# TO DO
What is needed is an exact copy of every line from the one with "f_number: 2.8" to the end of the entries below, without the pictures.

(Beginning of INFORMATION)

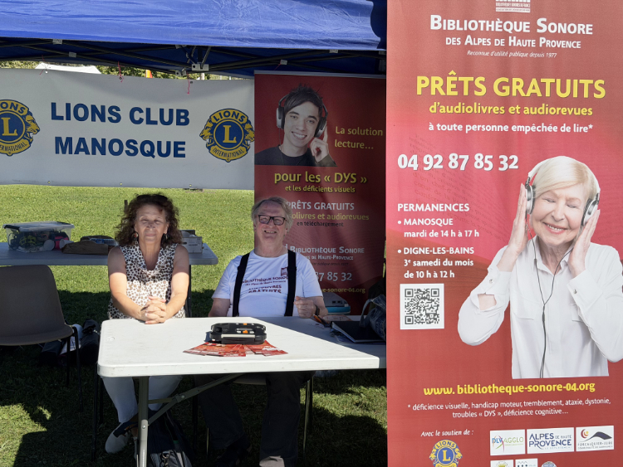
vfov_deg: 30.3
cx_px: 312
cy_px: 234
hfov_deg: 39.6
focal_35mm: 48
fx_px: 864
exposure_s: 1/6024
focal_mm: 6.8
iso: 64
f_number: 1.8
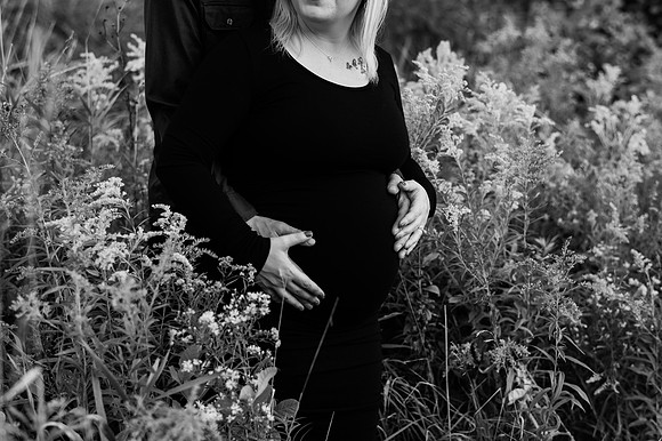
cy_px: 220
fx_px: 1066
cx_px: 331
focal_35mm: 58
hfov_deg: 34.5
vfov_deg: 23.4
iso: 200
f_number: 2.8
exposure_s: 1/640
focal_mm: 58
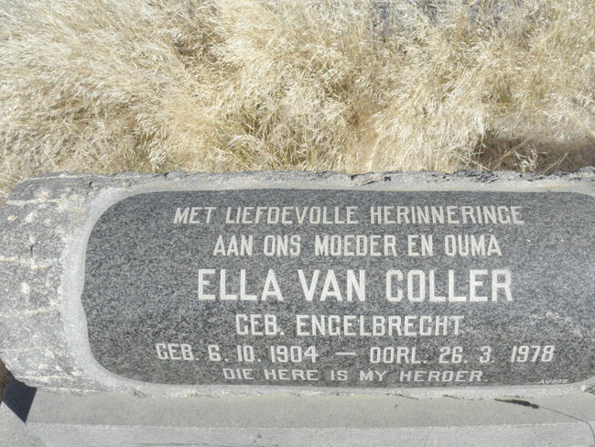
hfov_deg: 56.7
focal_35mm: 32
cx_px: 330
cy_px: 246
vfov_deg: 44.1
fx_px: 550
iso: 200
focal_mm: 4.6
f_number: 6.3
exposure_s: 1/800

(End of INFORMATION)

# RESULT
f_number: 2.8
exposure_s: 1/640
focal_mm: 58
hfov_deg: 56.7
focal_35mm: 32
cx_px: 330
cy_px: 246
vfov_deg: 44.1
fx_px: 550
iso: 200
focal_mm: 4.6
f_number: 6.3
exposure_s: 1/800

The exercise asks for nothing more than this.